A jovem Larissa Blasco Leme, estudante do 1º ano do
Ensino Médio, era uma menina "normal" até
os nove anos. Após um sério acidente de carro,
Larissa sofreu uma lesão medular e ficou paraplégica,
perdeu o pai e a avó. Sua mãe, a dona-de-casa
Benedita Aparecida Leme, conhecida entre os amigos como dona
Santa, fraturou a perna (na região do fêmur)
e o quadril no lado esquerdo. Passou por várias cirurgias
e hoje usa bengala.
Através das idas a AACD (Associação
de Assistência à Criança Deficiente),
dona Santa conheceu o trabalho da Associação
de Desportistas de Deficientes (ADD) e sua filha Larissa ingressou
na primeira turma para praticar basquete.
ADD é uma instituição sem fins lucrativos,
criada em 1996, sob os ideais do professor de educação
física Steven Dubner e da administradora Eliane Miada,
voltada para o desenvolvimento do portador de necessidades
especiais, por meio do esporte e da educação,
resgatando a auto-estima, integração e inclusão
social. Em 2003, a ADD abriu uma filial em Uberlândia
(MG). Mais de 1600 pessoas praticam basquete em cadeiras de
rodas, atletismo e natação.
A estudante participa do Programa Crianças da ADD,
criada em 2001, que impulsiona a prática de esporte
entre crianças portadoras de deficiência, possibilitando
a descoberta de seu potencial ao ultrapassar barreiras além
do aspecto físico como a parte psicológica.
O programa apresenta duas modalidades: basquete em cadeira
de rodas e natação.
"Os resultados são positivos em relação
ao estigma que ainda impera na sociedade como reflexo da falta
de informação. Não arrisco em dizer que
ainda haja exclusão, mas uma inclusão marginalizada,
pois são poucos os locais que agregam todos, sem a
necessidade de reserva de cotas ou de programa de sensibilização",
diz Eliane Lemos, coordenadora do Programa Crianças.

## DADOS DISPONÍVEIS

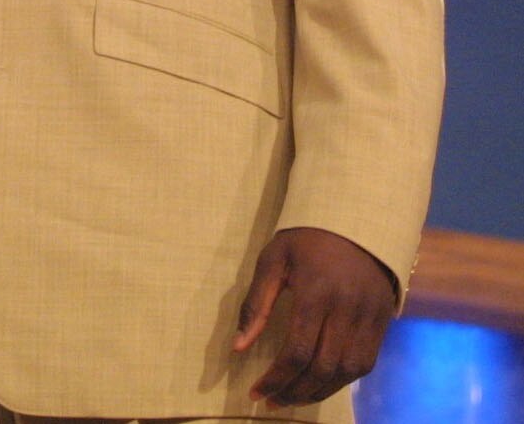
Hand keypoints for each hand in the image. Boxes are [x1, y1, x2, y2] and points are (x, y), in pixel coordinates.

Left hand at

## TAREFA 1
Edite a parte do trecho sobre a ADD entre "A estudante participa" e "do Programa Crianças.", inclusive, e reproduza-a com "Programa Crianças" substituído por "Programa Infantil".
## TAREFA 2
Diga se cada afirmação concorda com o trecho sobre a ADD, respondendo sim ou não e citando as palavras que decidem: (a) A ADD foi criada em 1996. (b) O Programa Crianças inclui atletismo entre suas modalidades. (c) Larissa entrou na primeira turma para praticar natação.
Os dados vêm de outra fonte, não do trecho.

## RESPOSTA FINAL 1
A estudante participa do Programa Infantil da ADD,
criada em 2001, que impulsiona a prática de esporte
entre crianças portadoras de deficiência, possibilitando
a descoberta de seu potencial ao ultrapassar barreiras além
do aspecto físico como a parte psicológica.
O programa apresenta duas modalidades: basquete em cadeira
de rodas e natação.
"Os resultados são positivos em relação
ao estigma que ainda impera na sociedade como reflexo da falta
de informação. Não arrisco em dizer que
ainda haja exclusão, mas uma inclusão marginalizada,
pois são poucos os locais que agregam todos, sem a
necessidade de reserva de cotas ou de programa de sensibilização",
diz Eliane Lemos, coordenadora do Programa Infantil.

## RESPOSTA FINAL 2
(a) Sim: "criada em 1996".
(b) Não: "O programa apresenta duas modalidades: basquete em cadeira de rodas e natação."
(c) Não: "ingressou na primeira turma para praticar basquete".